From the first line of the items through the line containing "It doubles as a decorative piece and makes a", write out every line again, substituting "kitchen counter" for "countertop" and changing nothing else.
----
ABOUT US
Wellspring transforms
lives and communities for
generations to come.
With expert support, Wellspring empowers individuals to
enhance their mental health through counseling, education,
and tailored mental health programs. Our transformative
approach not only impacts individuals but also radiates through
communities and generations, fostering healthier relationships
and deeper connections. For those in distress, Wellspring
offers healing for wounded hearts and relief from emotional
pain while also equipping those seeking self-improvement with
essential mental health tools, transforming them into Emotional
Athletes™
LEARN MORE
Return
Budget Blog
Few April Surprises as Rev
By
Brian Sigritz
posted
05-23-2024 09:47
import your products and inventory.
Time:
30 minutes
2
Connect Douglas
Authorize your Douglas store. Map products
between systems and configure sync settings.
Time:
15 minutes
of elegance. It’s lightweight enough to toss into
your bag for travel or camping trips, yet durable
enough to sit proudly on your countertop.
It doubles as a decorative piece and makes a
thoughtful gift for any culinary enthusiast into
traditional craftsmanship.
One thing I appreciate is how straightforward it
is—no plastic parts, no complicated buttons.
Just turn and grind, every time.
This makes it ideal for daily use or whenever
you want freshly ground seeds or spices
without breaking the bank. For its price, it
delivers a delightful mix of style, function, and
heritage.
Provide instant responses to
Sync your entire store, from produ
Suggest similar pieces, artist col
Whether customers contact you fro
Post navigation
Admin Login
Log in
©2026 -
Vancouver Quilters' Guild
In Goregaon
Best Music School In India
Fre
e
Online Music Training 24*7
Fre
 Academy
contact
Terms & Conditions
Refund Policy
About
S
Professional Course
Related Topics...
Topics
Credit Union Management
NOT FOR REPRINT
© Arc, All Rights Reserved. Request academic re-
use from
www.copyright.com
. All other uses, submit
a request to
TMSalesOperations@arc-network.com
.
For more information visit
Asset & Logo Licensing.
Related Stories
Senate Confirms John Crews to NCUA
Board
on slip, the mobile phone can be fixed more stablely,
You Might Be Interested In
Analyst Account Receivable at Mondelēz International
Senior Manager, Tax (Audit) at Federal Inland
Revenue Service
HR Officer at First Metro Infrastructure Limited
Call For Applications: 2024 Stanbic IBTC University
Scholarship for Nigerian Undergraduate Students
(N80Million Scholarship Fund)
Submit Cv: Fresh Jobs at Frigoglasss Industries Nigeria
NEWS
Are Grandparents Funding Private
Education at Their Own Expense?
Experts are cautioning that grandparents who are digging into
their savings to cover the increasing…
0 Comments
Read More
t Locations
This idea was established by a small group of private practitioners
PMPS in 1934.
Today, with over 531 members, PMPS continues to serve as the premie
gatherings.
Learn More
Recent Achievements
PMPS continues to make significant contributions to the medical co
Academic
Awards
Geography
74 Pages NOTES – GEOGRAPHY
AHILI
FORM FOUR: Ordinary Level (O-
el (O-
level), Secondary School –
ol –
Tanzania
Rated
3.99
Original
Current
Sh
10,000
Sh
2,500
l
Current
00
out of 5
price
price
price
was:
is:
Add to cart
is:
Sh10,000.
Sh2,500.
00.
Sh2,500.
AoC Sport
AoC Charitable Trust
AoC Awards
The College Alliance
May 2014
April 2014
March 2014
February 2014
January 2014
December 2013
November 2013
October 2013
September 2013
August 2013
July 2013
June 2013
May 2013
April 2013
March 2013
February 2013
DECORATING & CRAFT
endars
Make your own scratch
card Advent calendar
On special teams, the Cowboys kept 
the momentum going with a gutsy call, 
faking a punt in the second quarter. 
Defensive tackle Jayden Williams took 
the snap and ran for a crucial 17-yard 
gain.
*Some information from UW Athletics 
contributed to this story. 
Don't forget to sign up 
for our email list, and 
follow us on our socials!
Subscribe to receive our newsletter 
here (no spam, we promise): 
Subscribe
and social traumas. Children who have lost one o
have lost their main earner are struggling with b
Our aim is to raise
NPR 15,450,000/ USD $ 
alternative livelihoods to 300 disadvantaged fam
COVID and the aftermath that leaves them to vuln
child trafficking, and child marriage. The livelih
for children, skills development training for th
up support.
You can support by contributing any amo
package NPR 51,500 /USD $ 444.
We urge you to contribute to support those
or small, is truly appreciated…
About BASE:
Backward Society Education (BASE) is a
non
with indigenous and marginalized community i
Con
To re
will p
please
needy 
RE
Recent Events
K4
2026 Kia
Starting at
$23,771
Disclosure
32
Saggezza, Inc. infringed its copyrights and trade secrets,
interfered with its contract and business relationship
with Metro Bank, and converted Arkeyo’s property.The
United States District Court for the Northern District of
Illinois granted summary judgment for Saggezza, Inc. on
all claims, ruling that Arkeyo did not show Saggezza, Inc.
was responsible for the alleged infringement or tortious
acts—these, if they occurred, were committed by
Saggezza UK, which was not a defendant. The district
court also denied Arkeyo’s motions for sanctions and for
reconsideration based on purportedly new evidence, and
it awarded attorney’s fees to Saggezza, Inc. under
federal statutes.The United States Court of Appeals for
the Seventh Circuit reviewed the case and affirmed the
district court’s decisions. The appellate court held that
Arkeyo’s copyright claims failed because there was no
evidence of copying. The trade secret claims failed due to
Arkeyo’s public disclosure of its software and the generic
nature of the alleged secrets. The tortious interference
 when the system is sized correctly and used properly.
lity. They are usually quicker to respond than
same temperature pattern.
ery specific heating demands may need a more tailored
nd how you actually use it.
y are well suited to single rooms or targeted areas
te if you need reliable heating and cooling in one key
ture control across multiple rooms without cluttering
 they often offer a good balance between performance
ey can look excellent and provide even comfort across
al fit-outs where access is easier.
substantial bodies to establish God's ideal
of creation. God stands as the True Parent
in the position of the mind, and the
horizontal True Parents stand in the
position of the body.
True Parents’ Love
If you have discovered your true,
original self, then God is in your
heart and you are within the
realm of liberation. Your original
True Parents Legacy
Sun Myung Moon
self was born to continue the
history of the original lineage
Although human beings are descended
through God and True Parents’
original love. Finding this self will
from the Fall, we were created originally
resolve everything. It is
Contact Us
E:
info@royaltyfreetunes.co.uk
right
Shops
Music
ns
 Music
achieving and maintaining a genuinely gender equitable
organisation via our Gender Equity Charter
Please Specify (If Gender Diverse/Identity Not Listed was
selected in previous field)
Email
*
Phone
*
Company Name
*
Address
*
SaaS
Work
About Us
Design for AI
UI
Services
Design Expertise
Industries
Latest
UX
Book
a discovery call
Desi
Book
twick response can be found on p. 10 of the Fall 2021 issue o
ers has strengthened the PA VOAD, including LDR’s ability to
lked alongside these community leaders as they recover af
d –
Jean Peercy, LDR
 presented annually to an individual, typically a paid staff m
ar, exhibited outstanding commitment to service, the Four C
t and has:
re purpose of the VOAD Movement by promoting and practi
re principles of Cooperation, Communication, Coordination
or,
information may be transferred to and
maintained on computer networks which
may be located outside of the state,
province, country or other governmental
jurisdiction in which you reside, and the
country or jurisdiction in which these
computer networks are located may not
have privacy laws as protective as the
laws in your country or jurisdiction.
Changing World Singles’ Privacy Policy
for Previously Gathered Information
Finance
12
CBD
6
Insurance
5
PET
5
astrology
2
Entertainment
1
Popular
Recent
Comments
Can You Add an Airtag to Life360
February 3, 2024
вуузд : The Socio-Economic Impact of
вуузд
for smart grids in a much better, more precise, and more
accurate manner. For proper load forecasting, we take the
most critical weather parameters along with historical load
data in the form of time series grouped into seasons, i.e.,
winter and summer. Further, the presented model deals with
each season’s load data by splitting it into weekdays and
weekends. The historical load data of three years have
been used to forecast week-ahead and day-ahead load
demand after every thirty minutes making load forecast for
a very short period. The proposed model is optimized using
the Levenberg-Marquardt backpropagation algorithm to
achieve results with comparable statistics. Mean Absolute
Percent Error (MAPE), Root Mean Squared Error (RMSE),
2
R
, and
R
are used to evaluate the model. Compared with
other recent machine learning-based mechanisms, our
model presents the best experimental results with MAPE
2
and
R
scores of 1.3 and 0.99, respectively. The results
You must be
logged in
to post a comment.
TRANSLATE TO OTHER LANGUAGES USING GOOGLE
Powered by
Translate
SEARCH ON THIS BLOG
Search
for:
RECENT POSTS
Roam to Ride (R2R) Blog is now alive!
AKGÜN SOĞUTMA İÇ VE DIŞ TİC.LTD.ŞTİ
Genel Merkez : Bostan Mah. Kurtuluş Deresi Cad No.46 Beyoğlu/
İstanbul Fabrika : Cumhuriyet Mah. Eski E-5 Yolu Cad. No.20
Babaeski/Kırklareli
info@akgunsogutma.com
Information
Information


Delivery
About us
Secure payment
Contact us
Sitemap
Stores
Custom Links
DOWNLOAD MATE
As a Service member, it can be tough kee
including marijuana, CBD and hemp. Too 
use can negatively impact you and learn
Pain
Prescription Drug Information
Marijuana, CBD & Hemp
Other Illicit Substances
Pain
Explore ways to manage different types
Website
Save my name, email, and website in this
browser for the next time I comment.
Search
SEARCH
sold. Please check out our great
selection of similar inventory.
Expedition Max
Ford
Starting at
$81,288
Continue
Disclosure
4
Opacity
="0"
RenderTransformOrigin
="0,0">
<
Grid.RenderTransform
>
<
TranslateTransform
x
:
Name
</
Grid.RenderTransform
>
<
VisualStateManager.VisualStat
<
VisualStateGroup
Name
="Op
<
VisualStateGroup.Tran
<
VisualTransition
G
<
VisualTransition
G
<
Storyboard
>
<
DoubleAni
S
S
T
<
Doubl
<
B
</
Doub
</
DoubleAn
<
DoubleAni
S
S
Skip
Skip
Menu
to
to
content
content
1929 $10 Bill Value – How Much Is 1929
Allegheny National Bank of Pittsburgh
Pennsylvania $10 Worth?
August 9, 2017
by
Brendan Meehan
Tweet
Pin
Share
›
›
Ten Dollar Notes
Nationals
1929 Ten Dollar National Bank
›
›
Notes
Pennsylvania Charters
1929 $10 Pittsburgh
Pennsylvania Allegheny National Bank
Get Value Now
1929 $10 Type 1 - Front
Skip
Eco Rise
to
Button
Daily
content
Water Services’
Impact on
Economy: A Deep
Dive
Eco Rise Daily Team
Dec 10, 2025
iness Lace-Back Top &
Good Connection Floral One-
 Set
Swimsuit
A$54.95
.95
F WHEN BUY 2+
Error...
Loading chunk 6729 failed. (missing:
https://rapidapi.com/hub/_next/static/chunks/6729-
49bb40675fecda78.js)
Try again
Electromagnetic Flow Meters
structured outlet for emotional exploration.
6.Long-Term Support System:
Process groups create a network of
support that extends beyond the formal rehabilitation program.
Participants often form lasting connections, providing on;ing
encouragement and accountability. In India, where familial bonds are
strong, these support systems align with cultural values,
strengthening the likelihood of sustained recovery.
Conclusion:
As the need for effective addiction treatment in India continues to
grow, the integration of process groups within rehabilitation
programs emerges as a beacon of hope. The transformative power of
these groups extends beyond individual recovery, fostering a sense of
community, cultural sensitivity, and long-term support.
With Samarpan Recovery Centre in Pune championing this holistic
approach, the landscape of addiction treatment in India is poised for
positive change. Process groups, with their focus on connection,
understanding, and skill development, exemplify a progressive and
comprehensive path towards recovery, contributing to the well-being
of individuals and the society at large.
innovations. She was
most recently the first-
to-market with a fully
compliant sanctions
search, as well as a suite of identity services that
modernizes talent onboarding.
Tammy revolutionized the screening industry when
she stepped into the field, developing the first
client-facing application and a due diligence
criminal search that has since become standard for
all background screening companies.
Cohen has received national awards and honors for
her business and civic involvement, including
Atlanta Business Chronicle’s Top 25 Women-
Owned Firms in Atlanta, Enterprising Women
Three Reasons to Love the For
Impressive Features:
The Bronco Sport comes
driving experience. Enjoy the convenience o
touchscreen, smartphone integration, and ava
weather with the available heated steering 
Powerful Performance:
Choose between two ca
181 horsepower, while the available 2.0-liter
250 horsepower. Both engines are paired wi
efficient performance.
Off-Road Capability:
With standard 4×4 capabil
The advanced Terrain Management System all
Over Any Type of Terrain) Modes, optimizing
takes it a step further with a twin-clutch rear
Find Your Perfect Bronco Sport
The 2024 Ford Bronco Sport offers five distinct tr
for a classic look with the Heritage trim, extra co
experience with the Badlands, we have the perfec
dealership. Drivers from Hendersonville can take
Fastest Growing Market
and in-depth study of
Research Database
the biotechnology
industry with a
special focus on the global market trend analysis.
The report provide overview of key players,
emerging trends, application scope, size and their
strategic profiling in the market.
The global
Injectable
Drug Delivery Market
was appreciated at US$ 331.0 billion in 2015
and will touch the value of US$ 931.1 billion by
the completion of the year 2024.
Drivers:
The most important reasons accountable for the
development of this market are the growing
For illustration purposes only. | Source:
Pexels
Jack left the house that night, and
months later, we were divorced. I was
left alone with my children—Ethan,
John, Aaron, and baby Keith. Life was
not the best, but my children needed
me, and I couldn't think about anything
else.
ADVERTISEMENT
----
**The completed task:**
ABOUT US
Wellspring transforms
lives and communities for
generations to come.
With expert support, Wellspring empowers individuals to
enhance their mental health through counseling, education,
and tailored mental health programs. Our transformative
approach not only impacts individuals but also radiates through
communities and generations, fostering healthier relationships
and deeper connections. For those in distress, Wellspring
offers healing for wounded hearts and relief from emotional
pain while also equipping those seeking self-improvement with
essential mental health tools, transforming them into Emotional
Athletes™
LEARN MORE
Return
Budget Blog
Few April Surprises as Rev
By
Brian Sigritz
posted
05-23-2024 09:47
import your products and inventory.
Time:
30 minutes
2
Connect Douglas
Authorize your Douglas store. Map products
between systems and configure sync settings.
Time:
15 minutes
of elegance. It’s lightweight enough to toss into
your bag for travel or camping trips, yet durable
enough to sit proudly on your kitchen counter.
It doubles as a decorative piece and makes a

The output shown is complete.